Having yet to truly relent under the pressure of the housing decline it’s important to note that New York missed the spring bounce entirely and now appears poised for some serious downside action.

In short, real “organic” home prices (i.e. prices from sales not influenced by government scams) are continuing to decline, strong seasonal markets that worked to lift the S&P/Case-Shiller throughout the spring and early summer will now worked to weigh it down, the worst hit markets appear to be resuming a declining trend and New York is clearly on the verge of a significant home price slide.

All of these factors will contribute to changing the consensus opinion going forward.


  1. Anonymous4:00 PM

    SATT - just fyi - case shiller puts out a seasonally adjusted series too.

    Unfortunately, it too shows a gain in prices - not as much as the non-seasonally adjusted series, but a gain nonetheless.

    Anyways, you might want to consider graphing that one as it may take some of the "noise" out of your data.

  2. Anonymous8:14 PM

    I heard a report on the radio recently advising that anyone who wanted to take advantage of that whopping $8K (up to) grant should have their contract to buy executed by the end of September.

    So soon this anomaly should be all worked out of the data EXCEPT for any after-shock i.e. the record setting (lowest sales in almost 3 decades, I think I heard) slump in car sales following the cash for clunkers program.

    If the up to $8K R.E. incentive creates the same dynamic the sales stats for November and forward for some period should show a similar crash.


  3. Anonymous8:43 PM

    lets face it, if anyone here thinks Congress is going to let this "stimulus" expire at the end of November, they must be smoking the "green shoots" that are apparently growing so quickly around our feet.

    Congress will extend this into next year (most likely until spring). They have no choice.

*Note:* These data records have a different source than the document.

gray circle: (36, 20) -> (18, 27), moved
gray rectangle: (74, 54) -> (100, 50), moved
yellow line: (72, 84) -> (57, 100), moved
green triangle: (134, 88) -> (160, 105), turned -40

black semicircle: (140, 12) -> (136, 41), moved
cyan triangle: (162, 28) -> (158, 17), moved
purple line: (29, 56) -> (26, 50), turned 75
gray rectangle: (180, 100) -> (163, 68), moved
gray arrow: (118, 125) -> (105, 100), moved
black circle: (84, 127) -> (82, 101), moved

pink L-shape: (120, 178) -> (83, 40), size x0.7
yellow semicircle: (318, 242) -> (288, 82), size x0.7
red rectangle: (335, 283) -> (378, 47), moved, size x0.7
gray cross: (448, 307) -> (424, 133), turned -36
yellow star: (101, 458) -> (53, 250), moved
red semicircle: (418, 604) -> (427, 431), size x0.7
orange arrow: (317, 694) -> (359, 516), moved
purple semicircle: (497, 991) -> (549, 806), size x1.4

They see the coming wave of foreclosures from the ARM's resetting, and they need to do anything and everything they can to minimize its effect.

    But, in the meantime, they need for it to appear that it will end. This is what is creating the "panic" to buy.

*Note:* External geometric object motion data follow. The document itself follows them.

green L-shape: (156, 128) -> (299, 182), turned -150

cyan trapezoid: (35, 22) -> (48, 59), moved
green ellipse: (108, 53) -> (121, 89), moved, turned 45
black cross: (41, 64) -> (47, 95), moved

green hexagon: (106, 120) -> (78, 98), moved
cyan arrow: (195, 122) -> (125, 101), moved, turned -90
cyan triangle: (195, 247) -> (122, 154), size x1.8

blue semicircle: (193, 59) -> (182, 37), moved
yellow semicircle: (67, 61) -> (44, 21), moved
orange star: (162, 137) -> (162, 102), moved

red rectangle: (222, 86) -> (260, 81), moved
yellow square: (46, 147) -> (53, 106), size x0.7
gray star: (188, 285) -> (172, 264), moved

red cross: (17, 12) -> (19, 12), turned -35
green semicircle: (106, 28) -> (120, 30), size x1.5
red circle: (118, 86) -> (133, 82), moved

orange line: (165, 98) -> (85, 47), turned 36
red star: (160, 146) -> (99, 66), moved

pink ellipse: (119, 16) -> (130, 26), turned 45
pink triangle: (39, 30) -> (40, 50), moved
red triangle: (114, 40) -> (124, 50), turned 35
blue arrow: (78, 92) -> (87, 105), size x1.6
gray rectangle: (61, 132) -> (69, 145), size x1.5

    Interesting times we are living in...

  4. Anon1,

    The first chart is the seasonally adjusted series but remember seasonal adjustment cannot adjust for the effects of government stimulus (unless of course there are a few years of recurring stimulus) so the seasonal adjustments are not providing the most accurate view ...

    Also, just for the record seasonal adjustment is an important tool but we have to always remember that it is not an exact science... its a hash of the source data to find the trend in a trend using (mostly) the data in the series itself...


    Unfortunately the CSI data reports two months back so the markets will still be looking at peak seasonal results for another few months and like anon3, I expect the feds to extend the program.

    I agree yet I do believe that eventually we will chew through most of the "sidelined" buyers who are silly enough to jump for an $8000 gimmick.

    So the stimulating effects will wear down even if the govt extends the program.

    Another thing to keep in mind too is inventory.

    I have noticed an interesting trend around the Boston area... rising inventory into the fall... this is very unusual and I expect the MAR numbers to start picking it up as early as this months report.

    What I think is happening is that there are MANY sidelined sellers.... as they see what appears to be a market bottom (to stocks, housing and the economy) and what appears to be government stoking buying activity, they are trying to get in on it...

    This may be the makings of a lose-lose situation for the feds... if they effectively spur on home buying activity, inventory will increase putting more pressure on prices.. if the don't stimulate buying activity will slow putting pressure on prices.

    I think this is part of fighting an uphill battle of deflation... its pointless to wage a price war against the "invisible hand".